Gazetteers are playing a central role in the current data revolution, as data scientists apply natural language processing methodologies to texts (from social media data to literature) to identify their geographic component.
However, little research has been devoted to the geographies of gazetteers, their idiosyncrasies and skewness. In a recent paper short for Environment and Planning A (pre-print available on SSRN), Mark Graham and I explored the geographies of the GeoNames gazetteers.
The visualization above illustrates the density of named features (i.e., entries in the gazetteers referring to a place or natural feature, and recording related name and information) in GeoNames, the largest freely available gazetteer covering the globe. This map uses GeoNames gazetteer data from May 2013, and colour is used represent the number of features per square kilometre.
Most strikingly, the visualizations do not really resemble a map of population, as illustrated in the map below. Nor are the named features evenly distributed among regions and countries, as illustrated in the graph below. Instead, we see dense clusters of features in some parts of the world and a lack of geographic information in others. Interestingly, the information presences that we see are characterised by unusual patterns. Not only do we see the usual suspects of Western Europe and the United States with large amounts of geographic information, but we also see significant densities in places like Sri Lanka, Iran, and Nepal.
It is clear how national and international policies play a large role in the construction of this gazetteer. The United States is by far the most representative country in the dataset, accounting for a quarter of the total number of features. Nepal comes in 11th, apparently thanks to a project funded by the European Union in 2001, and counts more features than India and the UK put together.
These global differences are crucial in the context of the current data revolution. First, this can be seen as a technical problem, as analyses might be strongly influence by the gazetteer chosen to process the data, and end-users would ‘see’ the gazetteer rather than a geographic phenomenon that they aim to study.
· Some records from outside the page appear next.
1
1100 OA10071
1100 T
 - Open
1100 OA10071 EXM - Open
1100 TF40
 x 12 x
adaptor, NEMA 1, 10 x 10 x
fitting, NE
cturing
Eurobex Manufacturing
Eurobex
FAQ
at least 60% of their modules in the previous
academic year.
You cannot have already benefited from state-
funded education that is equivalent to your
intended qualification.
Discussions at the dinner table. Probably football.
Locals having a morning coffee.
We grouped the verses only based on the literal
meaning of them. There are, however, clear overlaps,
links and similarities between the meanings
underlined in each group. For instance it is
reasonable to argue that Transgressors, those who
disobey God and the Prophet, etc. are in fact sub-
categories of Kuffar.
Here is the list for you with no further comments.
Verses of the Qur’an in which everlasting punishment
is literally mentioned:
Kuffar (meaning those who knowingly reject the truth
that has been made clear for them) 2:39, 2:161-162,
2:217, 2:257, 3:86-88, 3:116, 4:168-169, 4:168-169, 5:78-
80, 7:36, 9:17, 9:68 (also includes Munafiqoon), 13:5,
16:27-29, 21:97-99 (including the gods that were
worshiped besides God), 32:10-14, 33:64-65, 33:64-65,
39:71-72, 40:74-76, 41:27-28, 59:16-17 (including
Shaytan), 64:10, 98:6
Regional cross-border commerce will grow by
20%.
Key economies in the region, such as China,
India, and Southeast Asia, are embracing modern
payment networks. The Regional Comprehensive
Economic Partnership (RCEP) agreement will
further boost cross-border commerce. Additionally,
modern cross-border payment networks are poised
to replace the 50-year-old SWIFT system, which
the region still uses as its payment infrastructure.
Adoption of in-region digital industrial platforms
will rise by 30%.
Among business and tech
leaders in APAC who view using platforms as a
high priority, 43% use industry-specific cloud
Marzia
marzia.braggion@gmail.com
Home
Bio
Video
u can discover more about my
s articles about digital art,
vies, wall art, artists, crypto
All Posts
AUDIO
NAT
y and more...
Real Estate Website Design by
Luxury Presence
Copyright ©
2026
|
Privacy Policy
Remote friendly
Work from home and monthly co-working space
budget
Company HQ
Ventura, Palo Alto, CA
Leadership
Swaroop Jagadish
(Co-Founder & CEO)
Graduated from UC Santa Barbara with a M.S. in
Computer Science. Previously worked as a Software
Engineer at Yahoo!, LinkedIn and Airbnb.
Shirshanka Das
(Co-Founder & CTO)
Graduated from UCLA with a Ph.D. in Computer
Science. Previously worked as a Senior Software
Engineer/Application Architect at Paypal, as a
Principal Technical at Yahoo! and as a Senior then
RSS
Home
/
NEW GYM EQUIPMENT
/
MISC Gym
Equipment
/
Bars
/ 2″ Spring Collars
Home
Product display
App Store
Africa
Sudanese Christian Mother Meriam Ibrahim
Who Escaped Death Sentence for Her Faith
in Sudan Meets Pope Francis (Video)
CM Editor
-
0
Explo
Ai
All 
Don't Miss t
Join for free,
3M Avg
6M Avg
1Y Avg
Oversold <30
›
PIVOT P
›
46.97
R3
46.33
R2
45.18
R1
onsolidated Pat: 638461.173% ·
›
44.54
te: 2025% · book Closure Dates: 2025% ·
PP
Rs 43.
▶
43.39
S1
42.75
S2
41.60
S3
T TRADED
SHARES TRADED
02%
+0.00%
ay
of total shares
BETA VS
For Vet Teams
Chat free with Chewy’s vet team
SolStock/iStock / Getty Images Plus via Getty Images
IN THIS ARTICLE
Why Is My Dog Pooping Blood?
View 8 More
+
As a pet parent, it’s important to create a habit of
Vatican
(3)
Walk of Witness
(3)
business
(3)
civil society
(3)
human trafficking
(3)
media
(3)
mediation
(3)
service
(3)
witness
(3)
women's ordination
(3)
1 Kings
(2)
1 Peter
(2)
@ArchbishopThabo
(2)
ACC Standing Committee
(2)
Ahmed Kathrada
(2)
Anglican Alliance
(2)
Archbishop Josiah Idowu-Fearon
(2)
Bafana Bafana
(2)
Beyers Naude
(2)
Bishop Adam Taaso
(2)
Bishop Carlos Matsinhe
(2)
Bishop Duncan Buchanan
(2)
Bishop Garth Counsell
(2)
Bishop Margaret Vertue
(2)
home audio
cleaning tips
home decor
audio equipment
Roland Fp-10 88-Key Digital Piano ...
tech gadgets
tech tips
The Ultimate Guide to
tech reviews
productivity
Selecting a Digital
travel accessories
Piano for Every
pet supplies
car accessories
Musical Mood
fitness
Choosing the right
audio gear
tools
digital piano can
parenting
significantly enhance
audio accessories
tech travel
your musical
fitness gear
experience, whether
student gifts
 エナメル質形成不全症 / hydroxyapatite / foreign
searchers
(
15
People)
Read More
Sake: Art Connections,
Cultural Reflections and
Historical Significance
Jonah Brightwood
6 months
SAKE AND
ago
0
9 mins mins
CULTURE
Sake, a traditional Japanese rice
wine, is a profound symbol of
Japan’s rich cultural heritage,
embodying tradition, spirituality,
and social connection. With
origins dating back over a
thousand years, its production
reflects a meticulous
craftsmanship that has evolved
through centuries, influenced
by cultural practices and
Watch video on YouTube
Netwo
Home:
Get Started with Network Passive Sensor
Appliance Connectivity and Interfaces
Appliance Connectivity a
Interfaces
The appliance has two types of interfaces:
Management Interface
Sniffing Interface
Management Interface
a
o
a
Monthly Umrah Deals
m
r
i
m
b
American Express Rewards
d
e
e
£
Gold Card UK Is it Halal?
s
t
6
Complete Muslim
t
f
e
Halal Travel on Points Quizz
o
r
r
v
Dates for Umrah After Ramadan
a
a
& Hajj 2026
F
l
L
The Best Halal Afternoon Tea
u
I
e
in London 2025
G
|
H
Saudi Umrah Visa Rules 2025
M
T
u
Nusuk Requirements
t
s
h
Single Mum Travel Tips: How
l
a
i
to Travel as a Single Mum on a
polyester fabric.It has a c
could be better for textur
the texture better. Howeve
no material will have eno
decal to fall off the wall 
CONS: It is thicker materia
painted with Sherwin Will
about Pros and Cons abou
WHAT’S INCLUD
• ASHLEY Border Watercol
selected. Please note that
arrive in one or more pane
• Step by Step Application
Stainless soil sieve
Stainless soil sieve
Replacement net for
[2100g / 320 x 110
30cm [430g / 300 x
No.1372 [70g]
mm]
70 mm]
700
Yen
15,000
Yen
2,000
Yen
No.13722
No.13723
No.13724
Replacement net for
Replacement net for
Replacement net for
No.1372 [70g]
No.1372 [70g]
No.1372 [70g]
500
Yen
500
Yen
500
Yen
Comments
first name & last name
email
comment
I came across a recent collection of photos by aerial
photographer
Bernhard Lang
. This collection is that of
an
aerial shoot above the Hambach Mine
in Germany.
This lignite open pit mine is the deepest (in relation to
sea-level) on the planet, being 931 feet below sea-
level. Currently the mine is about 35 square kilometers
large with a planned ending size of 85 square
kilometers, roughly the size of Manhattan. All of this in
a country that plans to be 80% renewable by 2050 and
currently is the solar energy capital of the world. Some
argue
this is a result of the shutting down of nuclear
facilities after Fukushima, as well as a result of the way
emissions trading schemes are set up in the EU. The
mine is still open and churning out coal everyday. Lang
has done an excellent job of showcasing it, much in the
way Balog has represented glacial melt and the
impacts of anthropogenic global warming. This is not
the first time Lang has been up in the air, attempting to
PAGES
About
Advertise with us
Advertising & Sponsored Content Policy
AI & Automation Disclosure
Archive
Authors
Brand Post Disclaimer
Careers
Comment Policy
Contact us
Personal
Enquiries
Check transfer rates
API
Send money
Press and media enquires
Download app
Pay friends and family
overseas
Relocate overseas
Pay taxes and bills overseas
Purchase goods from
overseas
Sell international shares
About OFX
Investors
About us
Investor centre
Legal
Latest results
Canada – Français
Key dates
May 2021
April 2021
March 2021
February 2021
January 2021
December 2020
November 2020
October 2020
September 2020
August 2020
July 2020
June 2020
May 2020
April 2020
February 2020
Second, and possibly more importantly, this is an ethical issue, as there is a risk to perpetuating data-program-data cycles, which reinforces global, historical, and broader information inequalities — as Mark Graham, Matthew Zook, and I discuss in another recent paper published in Geo.
This is where human geography meets data science, and further studies will be crucial to understand the geographies of gazetteers, their origins, and their impact on applications.